David Henry Hwang uses that common travelers’ experience to great and hilarious effect in his new play “Chinglish,” about a clueless American who wants to get in on the Chinese business boom by offering to make sure their signs are translated a bit better than the above example.

“Chinglish,” directed by Leigh Silverman, plays through Feb. 24 at South Coast Repertory.

Daniel Cavanaugh (Alex Moggridge) lands in Guiyang, where we find him lunching with Peter Timms (Brian Nishii), a British teacher who has been there for years and is offering his services as a translator. Peter offers to set up a meeting with Culture Minister Cai (Raymond Ma).

That meeting with Cai, his inept translator Miss Qian (Celeste Den) and coolly efficient assistant minister Xi Yan (Michelle Krusiec), is a wonder of hilarious miscommunication, with translations presented in supertitles above.

Much of the show depends on this; another scene with Xi and Daniel is comically exasperating for both, her English (learned in a six-month stint in Sri Lanka) and his nonexistent Mandarin resulting in more miscommunication.

But it isn’t just language that keeps Americans and Chinese from communicating. The cultural differences, especially in the business world, can be mystifying.

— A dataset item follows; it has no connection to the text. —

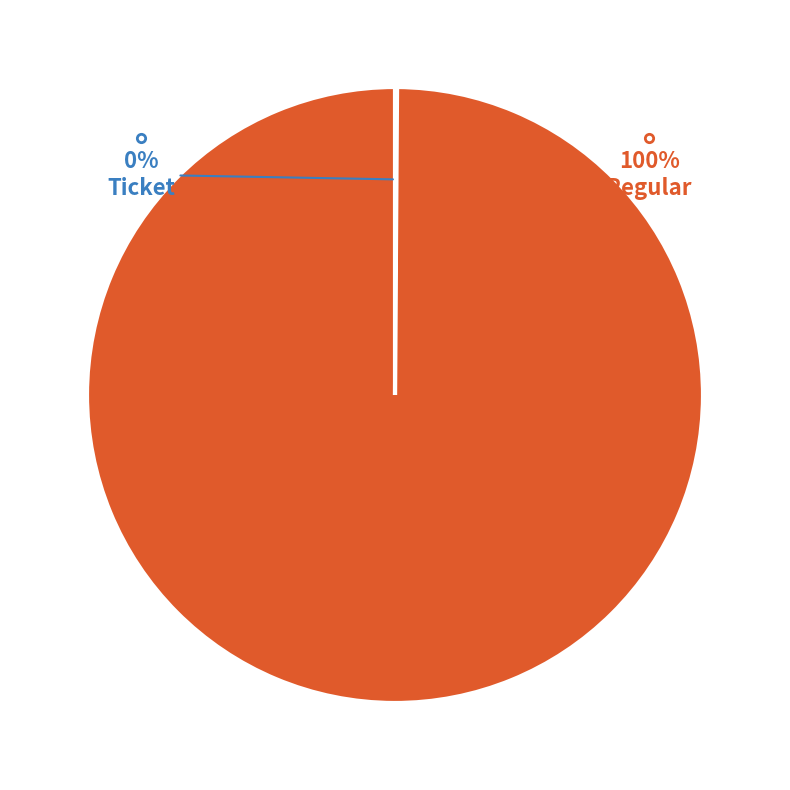

To the nearest percent, what percentage of the pie is Regular?

100%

Daniel will also learn about “backdoor” negotiations and the Chinese custom of self-criticism (making sure there is someone is the room to contradict you). And Xi Yan will provide insights into interpersonal relations in China as well.

When Daniel is rebuffed by Cai, Peter sets up a meeting with officials from another city, they ask about the fact that his company is broke. Daniel decides to disclose a dark secret in his past that would end negotiations in this country, but that actually gives him status in China.

“Chinglish” offers many delights, not the least of which is David Korins’ spectacular double-revolving set which almost seems to fold up on itself like Asian paper-folding art. It even features a revolving door.

The cast is excellent, nearly all actors the same as performed this earlier at Berkeley Repertory Theatre. Moggridge is charming as the clueless American businessman. Nishii has a somewhat spotty British accent detracts only slightly from his fine portrayal as Peter.

Krusiec presents the perfect ice queen as Xi Yan, efficient, lovely and dangerous.

Austin Ku, Celeste Den and Vivian Chiu are all fine as various Chinese characters.

The play could use some trimming. Mistranslations are fun – up to a point – but after a while the humor wears a bit thin. Hwang mentions the meatier problems but doesn’t really go anywhere with them, nor make much of Cai’s rather sudden change of fortune at the end.

Still, “Chinglish” is an amusing, often hilarious evening in the theater, especially for single-language travelers who have had their own communication gaps.

The details

“Chinglish” plays through Feb. 24 at South Coast Repertory, 655 Town Center Drive, Costa Mesa

Tuesday and Wednesday at 7:30 pm; Thursday through Saturday at 8 pm; matinees Saturday and Sunday at 2:30 pm.